What you will do →
A faithful, word-for-word transcription of all the data is what is needed.

Source records:

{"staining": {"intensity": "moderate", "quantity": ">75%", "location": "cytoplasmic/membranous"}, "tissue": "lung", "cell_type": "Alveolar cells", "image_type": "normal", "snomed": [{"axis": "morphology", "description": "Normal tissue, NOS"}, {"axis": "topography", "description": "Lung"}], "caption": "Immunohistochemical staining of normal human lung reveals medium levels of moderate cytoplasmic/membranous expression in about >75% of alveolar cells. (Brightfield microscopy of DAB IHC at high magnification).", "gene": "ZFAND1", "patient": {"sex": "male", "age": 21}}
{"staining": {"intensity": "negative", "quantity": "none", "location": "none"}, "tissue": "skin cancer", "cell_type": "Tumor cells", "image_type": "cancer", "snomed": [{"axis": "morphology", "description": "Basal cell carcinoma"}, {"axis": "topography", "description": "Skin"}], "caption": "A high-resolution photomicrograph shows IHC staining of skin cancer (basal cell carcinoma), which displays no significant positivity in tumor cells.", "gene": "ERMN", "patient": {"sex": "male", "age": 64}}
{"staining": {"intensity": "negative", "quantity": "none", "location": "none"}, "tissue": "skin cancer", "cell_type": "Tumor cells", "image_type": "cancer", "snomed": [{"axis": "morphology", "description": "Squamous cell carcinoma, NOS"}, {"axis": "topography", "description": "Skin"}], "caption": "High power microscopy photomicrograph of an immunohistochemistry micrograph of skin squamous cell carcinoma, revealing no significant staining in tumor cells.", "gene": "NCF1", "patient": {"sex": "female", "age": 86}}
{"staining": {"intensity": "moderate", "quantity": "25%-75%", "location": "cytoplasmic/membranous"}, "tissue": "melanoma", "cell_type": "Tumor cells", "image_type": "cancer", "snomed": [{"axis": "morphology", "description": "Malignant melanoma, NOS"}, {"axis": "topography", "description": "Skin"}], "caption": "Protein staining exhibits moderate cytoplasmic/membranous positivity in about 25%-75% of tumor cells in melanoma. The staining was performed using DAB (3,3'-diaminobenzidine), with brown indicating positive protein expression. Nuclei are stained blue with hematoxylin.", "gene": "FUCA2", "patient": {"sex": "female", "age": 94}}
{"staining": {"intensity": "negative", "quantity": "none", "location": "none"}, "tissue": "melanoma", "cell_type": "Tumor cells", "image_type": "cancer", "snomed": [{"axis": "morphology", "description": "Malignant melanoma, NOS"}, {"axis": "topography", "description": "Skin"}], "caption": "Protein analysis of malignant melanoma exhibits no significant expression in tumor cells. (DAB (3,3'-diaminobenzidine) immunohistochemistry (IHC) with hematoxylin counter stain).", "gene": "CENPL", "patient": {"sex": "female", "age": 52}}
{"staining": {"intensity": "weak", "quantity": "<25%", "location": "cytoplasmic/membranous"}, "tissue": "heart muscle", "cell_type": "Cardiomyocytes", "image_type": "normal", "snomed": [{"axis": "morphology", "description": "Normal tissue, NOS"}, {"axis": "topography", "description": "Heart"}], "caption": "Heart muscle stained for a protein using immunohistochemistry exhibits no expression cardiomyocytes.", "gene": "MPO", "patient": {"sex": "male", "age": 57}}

Solution to the problem →
{"staining": {"intensity": "moderate", "quantity": ">75%", "location": "cytoplasmic/membranous"}, "tissue": "lung", "cell_type": "Alveolar cells", "image_type": "normal", "snomed": [{"axis": "morphology", "description": "Normal tissue, NOS"}, {"axis": "topography", "description": "Lung"}], "caption": "Immunohistochemical staining of normal human lung reveals medium levels of moderate cytoplasmic/membranous expression in about >75% of alveolar cells. (Brightfield microscopy of DAB IHC at high magnification).", "gene": "ZFAND1", "patient": {"sex": "male", "age": 21}}
{"staining": {"intensity": "negative", "quantity": "none", "location": "none"}, "tissue": "skin cancer", "cell_type": "Tumor cells", "image_type": "cancer", "snomed": [{"axis": "morphology", "description": "Basal cell carcinoma"}, {"axis": "topography", "description": "Skin"}], "caption": "A high-resolution photomicrograph shows IHC staining of skin cancer (basal cell carcinoma), which displays no significant positivity in tumor cells.", "gene": "ERMN", "patient": {"sex": "male", "age": 64}}
{"staining": {"intensity": "negative", "quantity": "none", "location": "none"}, "tissue": "skin cancer", "cell_type": "Tumor cells", "image_type": "cancer", "snomed": [{"axis": "morphology", "description": "Squamous cell carcinoma, NOS"}, {"axis": "topography", "description": "Skin"}], "caption": "High power microscopy photomicrograph of an immunohistochemistry micrograph of skin squamous cell carcinoma, revealing no significant staining in tumor cells.", "gene": "NCF1", "patient": {"sex": "female", "age": 86}}
{"staining": {"intensity": "moderate", "quantity": "25%-75%", "location": "cytoplasmic/membranous"}, "tissue": "melanoma", "cell_type": "Tumor cells", "image_type": "cancer", "snomed": [{"axis": "morphology", "description": "Malignant melanoma, NOS"}, {"axis": "topography", "description": "Skin"}], "caption": "Protein staining exhibits moderate cytoplasmic/membranous positivity in about 25%-75% of tumor cells in melanoma. The staining was performed using DAB (3,3'-diaminobenzidine), with brown indicating positive protein expression. Nuclei are stained blue with hematoxylin.", "gene": "FUCA2", "patient": {"sex": "female", "age": 94}}
{"staining": {"intensity": "negative", "quantity": "none", "location": "none"}, "tissue": "melanoma", "cell_type": "Tumor cells", "image_type": "cancer", "snomed": [{"axis": "morphology", "description": "Malignant melanoma, NOS"}, {"axis": "topography", "description": "Skin"}], "caption": "Protein analysis of malignant melanoma exhibits no significant expression in tumor cells. (DAB (3,3'-diaminobenzidine) immunohistochemistry (IHC) with hematoxylin counter stain).", "gene": "CENPL", "patient": {"sex": "female", "age": 52}}
{"staining": {"intensity": "weak", "quantity": "<25%", "location": "cytoplasmic/membranous"}, "tissue": "heart muscle", "cell_type": "Cardiomyocytes", "image_type": "normal", "snomed": [{"axis": "morphology", "description": "Normal tissue, NOS"}, {"axis": "topography", "description": "Heart"}], "caption": "Heart muscle stained for a protein using immunohistochemistry exhibits no expression cardiomyocytes.", "gene": "MPO", "patient": {"sex": "male", "age": 57}}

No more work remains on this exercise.